-- RECORDS TO USE follows --

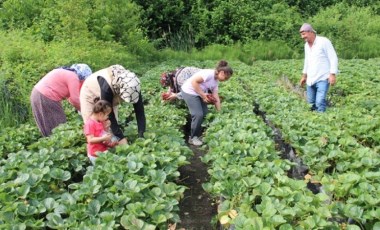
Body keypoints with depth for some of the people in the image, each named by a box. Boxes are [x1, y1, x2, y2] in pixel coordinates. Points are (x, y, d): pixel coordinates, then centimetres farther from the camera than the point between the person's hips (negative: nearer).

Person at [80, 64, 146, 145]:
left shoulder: (132, 86, -32)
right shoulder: (107, 87, -45)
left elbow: (140, 111, -28)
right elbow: (109, 115, -38)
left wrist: (141, 135, -34)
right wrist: (121, 137, -38)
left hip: (111, 96, 4)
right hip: (90, 94, -4)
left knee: (111, 126, -4)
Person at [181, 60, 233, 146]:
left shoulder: (216, 81, 6)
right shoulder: (209, 73, -23)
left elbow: (216, 98, 6)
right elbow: (194, 81, -27)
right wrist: (203, 95, -24)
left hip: (199, 94, 9)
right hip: (189, 92, -9)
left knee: (205, 114, 7)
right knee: (198, 115, -13)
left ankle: (200, 135, 21)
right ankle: (193, 138, 4)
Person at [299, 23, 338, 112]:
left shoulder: (324, 41, -10)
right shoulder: (306, 45, 11)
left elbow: (333, 58, -11)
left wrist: (333, 74, -18)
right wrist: (304, 75, 24)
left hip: (323, 79, -7)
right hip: (311, 80, 7)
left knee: (319, 103, -16)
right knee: (311, 103, 10)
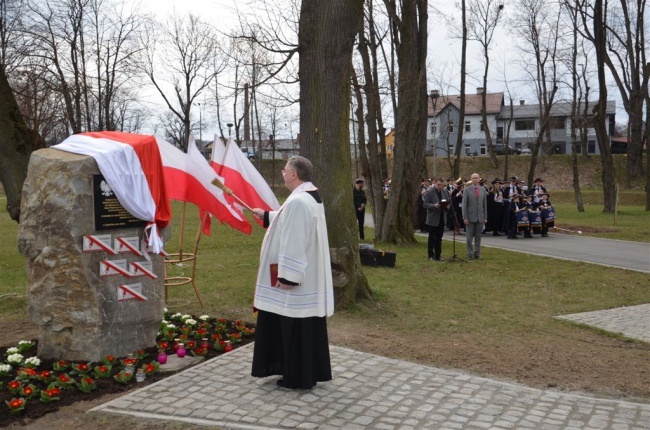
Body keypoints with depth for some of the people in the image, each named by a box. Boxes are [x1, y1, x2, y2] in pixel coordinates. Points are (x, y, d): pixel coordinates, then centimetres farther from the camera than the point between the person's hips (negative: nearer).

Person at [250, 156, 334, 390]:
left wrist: (286, 276, -23)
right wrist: (266, 215, 35)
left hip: (295, 277, -10)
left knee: (295, 326, 1)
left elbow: (294, 243, -26)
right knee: (306, 325, 17)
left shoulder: (298, 201, -23)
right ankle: (310, 371, 28)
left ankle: (297, 376, 12)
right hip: (309, 274, 10)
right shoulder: (312, 197, 11)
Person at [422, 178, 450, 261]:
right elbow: (425, 204, -12)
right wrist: (434, 206, -26)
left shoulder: (445, 191, 7)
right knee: (432, 238, 3)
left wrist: (446, 205, -4)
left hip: (442, 218, 5)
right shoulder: (429, 192, -10)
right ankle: (431, 255, 12)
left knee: (439, 238, 11)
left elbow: (448, 201, 18)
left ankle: (438, 255, 20)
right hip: (433, 218, -5)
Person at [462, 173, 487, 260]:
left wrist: (485, 217, 6)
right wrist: (465, 218, -9)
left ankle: (477, 253, 15)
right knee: (469, 237, 1)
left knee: (478, 237, 7)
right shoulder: (467, 190, -1)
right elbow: (464, 204, -4)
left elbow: (485, 204, 10)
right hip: (470, 217, -3)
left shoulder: (483, 190, 8)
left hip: (480, 217, 3)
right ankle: (470, 254, 9)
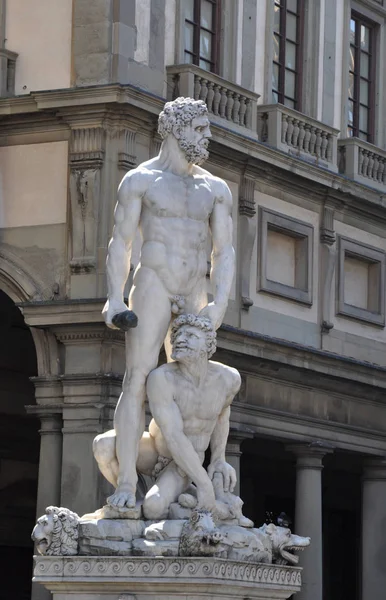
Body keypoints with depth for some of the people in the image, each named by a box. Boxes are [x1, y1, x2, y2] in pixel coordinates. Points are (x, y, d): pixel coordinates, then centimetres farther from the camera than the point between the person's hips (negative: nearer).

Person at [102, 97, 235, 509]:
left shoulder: (215, 189, 13)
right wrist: (114, 298, -13)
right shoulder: (140, 180, 1)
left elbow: (224, 252, 8)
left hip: (195, 297, 5)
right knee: (138, 382, -11)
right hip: (152, 287, -5)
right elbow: (121, 243, -2)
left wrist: (219, 303, -7)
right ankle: (126, 486, -13)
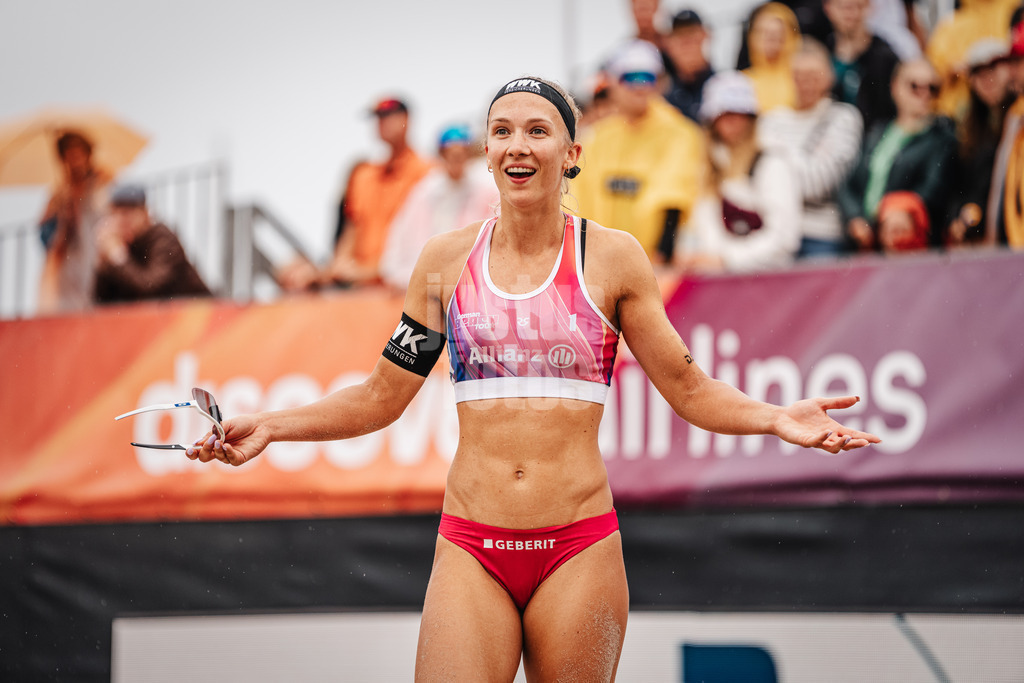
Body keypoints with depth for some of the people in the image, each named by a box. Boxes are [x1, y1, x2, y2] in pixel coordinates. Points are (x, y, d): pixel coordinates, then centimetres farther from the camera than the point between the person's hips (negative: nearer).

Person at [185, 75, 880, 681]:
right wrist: (270, 427, 3)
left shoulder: (613, 257, 2)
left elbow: (690, 388, 5)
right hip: (470, 548, 1)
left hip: (579, 547, -1)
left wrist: (777, 417, -12)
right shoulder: (445, 260, 7)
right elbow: (381, 397, 13)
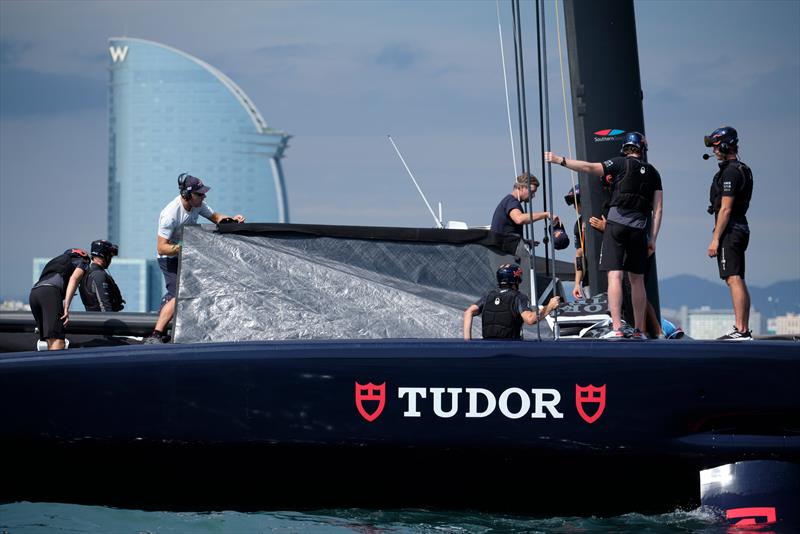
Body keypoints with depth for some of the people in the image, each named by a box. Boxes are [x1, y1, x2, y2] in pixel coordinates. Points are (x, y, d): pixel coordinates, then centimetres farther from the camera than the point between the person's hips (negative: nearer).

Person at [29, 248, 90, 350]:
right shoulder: (82, 262, 21)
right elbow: (74, 279, -1)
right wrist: (66, 307, -11)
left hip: (33, 293, 7)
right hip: (50, 292, -7)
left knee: (51, 342, 10)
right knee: (58, 342, -16)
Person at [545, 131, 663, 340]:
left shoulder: (621, 164, 1)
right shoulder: (653, 173, 14)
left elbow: (590, 168, -9)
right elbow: (658, 209, 10)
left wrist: (560, 160, -4)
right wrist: (653, 239, 12)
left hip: (616, 224, -4)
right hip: (638, 229, 4)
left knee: (615, 276, -10)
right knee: (637, 279, 13)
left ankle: (617, 328, -20)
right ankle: (639, 330, 15)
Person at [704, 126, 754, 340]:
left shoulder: (730, 172, -13)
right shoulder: (743, 170, 19)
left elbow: (725, 209, -18)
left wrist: (715, 239, -18)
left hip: (730, 231, -11)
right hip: (741, 228, 11)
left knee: (734, 280, -13)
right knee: (738, 281, 11)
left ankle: (740, 330, -17)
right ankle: (744, 329, 12)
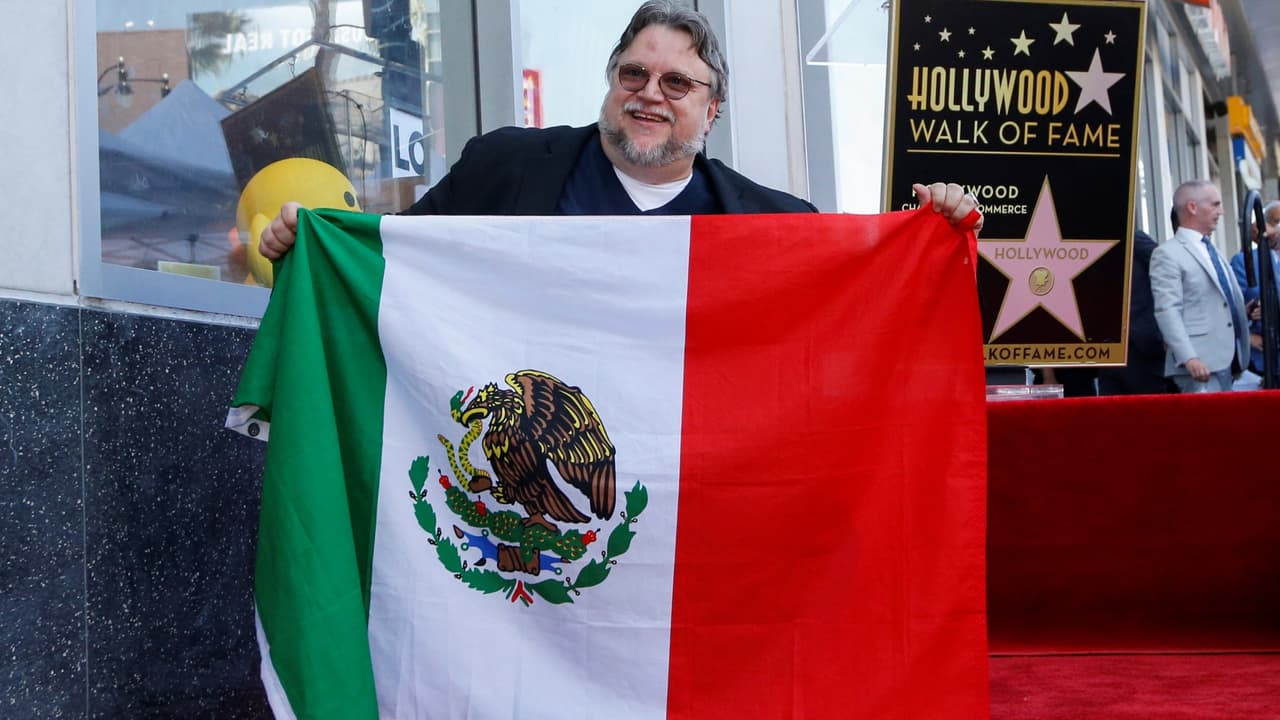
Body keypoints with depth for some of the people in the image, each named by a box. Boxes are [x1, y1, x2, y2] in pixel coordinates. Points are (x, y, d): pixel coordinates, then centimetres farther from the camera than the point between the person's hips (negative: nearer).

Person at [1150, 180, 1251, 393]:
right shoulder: (1167, 254, -6)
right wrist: (1189, 358, -24)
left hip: (1227, 360, 9)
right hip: (1199, 365, -9)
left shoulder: (1211, 250, 23)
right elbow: (1167, 311, -16)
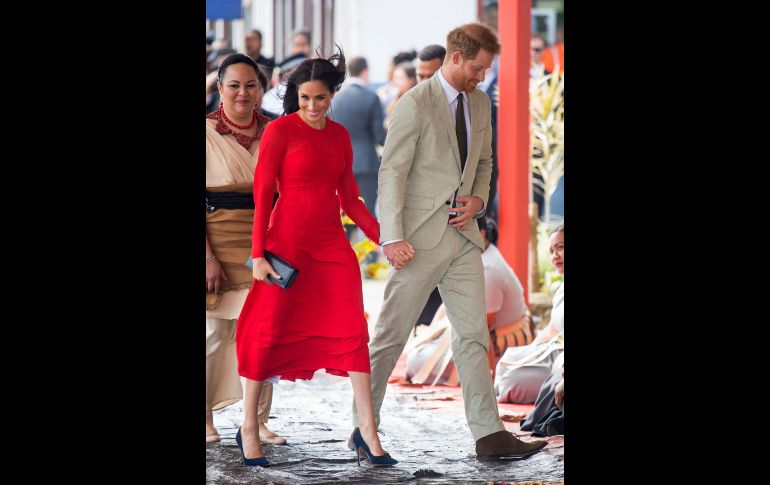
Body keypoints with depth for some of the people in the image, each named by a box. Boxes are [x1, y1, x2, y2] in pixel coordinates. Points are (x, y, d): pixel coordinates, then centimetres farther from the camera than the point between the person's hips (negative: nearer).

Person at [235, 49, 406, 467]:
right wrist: (258, 254, -11)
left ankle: (367, 430, -3)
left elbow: (349, 198, 15)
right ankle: (248, 428, 13)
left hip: (331, 243, 5)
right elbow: (262, 193, -7)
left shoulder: (339, 135, 11)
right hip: (287, 240, -5)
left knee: (353, 329, -4)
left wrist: (383, 236, 4)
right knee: (269, 331, 1)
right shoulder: (280, 131, -5)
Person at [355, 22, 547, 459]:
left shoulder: (480, 102, 11)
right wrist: (393, 237, -19)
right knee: (392, 335, 1)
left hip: (464, 233, 7)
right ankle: (364, 427, 12)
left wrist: (479, 199, 2)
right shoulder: (416, 103, -11)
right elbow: (392, 172, -13)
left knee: (474, 334, 2)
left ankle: (489, 434, 0)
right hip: (422, 235, -7)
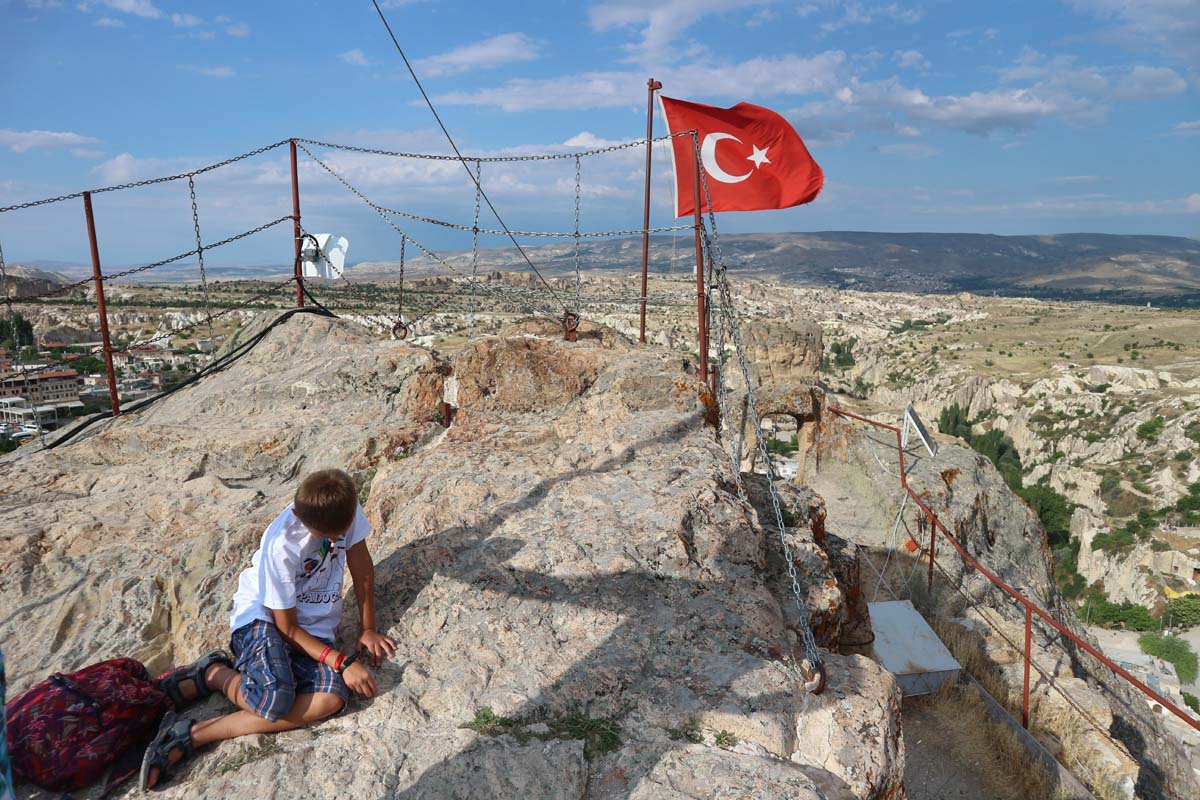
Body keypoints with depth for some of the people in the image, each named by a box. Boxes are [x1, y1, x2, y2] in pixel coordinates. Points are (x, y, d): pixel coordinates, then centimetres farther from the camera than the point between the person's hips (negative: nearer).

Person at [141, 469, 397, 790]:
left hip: (314, 627, 5)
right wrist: (343, 662, -21)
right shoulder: (281, 545, -26)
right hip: (263, 617, -5)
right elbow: (287, 628, -17)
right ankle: (216, 674, 0)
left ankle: (194, 735, -14)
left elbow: (362, 570, 2)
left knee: (332, 698, -24)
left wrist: (367, 629, 5)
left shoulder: (345, 507, -15)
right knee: (276, 700, -35)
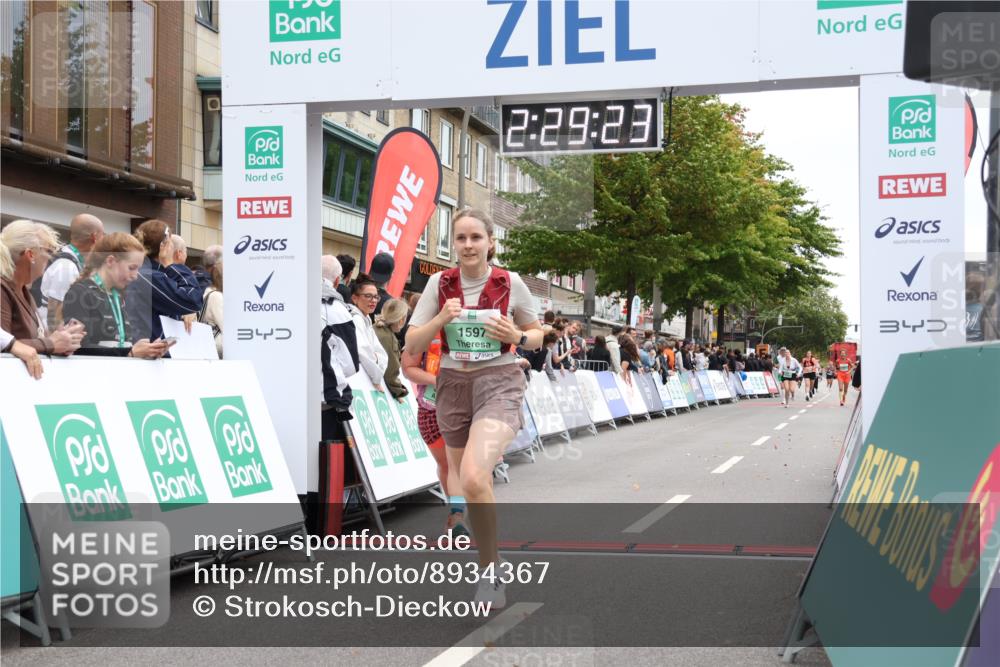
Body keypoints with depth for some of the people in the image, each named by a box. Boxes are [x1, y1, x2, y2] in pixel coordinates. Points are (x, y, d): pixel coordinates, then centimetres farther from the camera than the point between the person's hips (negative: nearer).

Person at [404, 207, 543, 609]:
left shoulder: (510, 282, -3)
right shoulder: (439, 283, 1)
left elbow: (537, 336, 10)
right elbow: (412, 346, 1)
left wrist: (517, 337, -12)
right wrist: (441, 319, -16)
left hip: (499, 382, -4)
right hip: (453, 384, 4)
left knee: (474, 477, -27)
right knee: (459, 476, 14)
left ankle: (491, 571, -8)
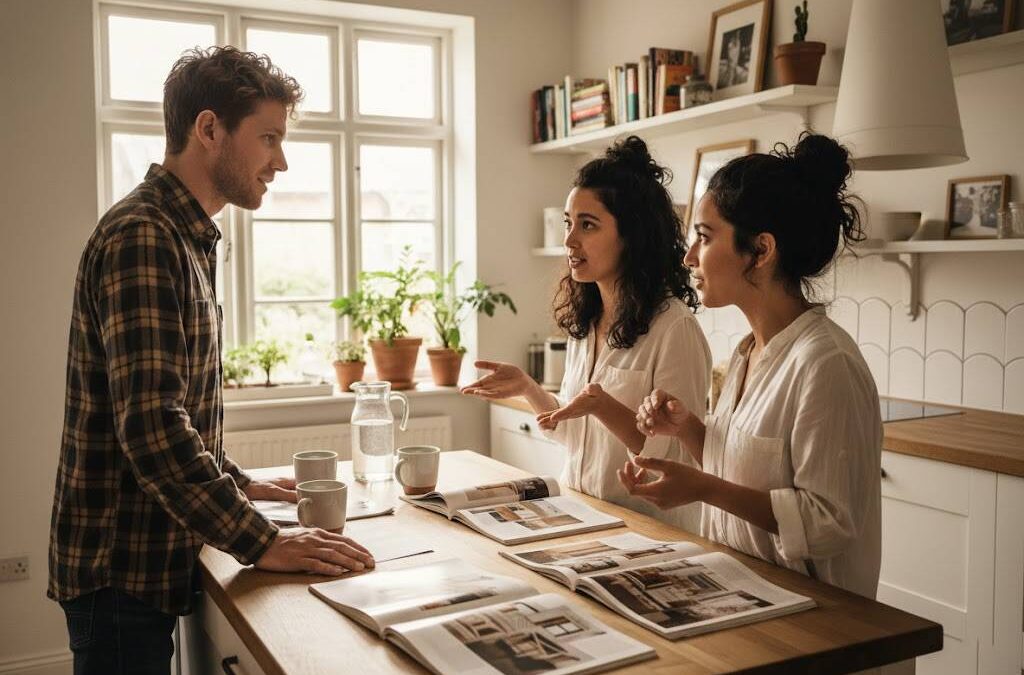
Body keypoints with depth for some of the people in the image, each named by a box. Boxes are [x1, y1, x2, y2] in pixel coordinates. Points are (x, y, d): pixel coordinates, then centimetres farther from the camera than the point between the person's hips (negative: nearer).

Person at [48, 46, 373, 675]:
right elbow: (150, 428, -29)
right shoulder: (142, 237, -21)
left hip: (149, 557, 9)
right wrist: (262, 541, -26)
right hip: (121, 568, -9)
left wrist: (235, 482, 17)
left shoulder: (185, 236, 11)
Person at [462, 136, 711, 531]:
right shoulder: (585, 320, 9)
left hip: (649, 529, -6)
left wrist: (603, 406, -26)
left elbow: (674, 455, -14)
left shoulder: (674, 327, -14)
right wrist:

-- RECORDS TO USE concluded --

#### [PROBLEM TO WORK ON]
Can you copy out the records verbatim, from their beginning through the line holding "left elbow: (485, 204, 10)" with that line included, leaving out the pictures?

#### [EXERCISE SOLUTION]
Body keypoints with depth for some of the people in the image, each named by a box. Boxes are [x1, y1, x2, y2] in pixel coordinates. Points are (x, y, d): pixel coordinates, then centimetres farther from the camera than the point between the person's hips (negative: nearer).

Person at [80, 64, 146, 145]:
left shoulder: (132, 86, -32)
right shoulder: (107, 87, -45)
left elbow: (140, 111, -28)
right elbow: (109, 115, -38)
left wrist: (141, 135, -34)
right wrist: (121, 137, -38)
left hip: (111, 96, 4)
right hip: (90, 94, -4)
left knee: (111, 126, -4)
Person at [181, 60, 233, 146]:
left shoulder: (216, 81, 6)
right shoulder: (209, 73, -23)
left elbow: (216, 98, 6)
right elbow: (194, 81, -27)
right wrist: (203, 95, -24)
left hip: (199, 94, 9)
right hip: (189, 92, -9)
left knee: (205, 114, 7)
right knee: (198, 115, -13)
left ankle: (200, 135, 21)
right ankle: (193, 138, 4)
Person at [299, 23, 338, 112]:
left shoulder: (324, 41, -10)
right shoulder: (306, 45, 11)
left elbow: (333, 58, -11)
left wrist: (333, 74, -18)
right wrist: (304, 75, 24)
left hip: (323, 79, -7)
right hip: (311, 80, 7)
left knee: (319, 103, -16)
right knee: (311, 103, 10)
Body keypoints with depth for some of the people in the image, each named by a box. Boxes are [x1, y1, x2, y2] in pixel coordinates. Points are (x, y, d): pixel coordinates, then centimetres farther from the camera than the point between the person's hips (negative: nearer).

Person at [250, 156, 334, 390]:
left wrist: (286, 276, -23)
right wrist: (266, 215, 35)
left hip: (295, 277, -10)
left knee: (295, 326, 1)
left elbow: (294, 243, -26)
right knee: (306, 325, 17)
left shoulder: (298, 201, -23)
right ankle: (310, 371, 28)
left ankle: (297, 376, 12)
right hip: (309, 274, 10)
right shoulder: (312, 197, 11)
Person at [422, 178, 450, 261]:
right elbow: (425, 204, -12)
right wrist: (434, 206, -26)
left shoulder: (445, 191, 7)
right knee: (432, 238, 3)
left wrist: (446, 205, -4)
left hip: (442, 218, 5)
right shoulder: (429, 192, -10)
right ankle: (431, 255, 12)
left knee: (439, 238, 11)
left elbow: (448, 201, 18)
left ankle: (438, 255, 20)
right hip: (433, 218, -5)
Person at [462, 173, 487, 260]:
left wrist: (485, 217, 6)
right wrist: (465, 218, -9)
left ankle: (477, 253, 15)
right knee: (469, 237, 1)
left knee: (478, 237, 7)
right shoulder: (467, 190, -1)
right elbow: (464, 204, -4)
left elbow: (485, 204, 10)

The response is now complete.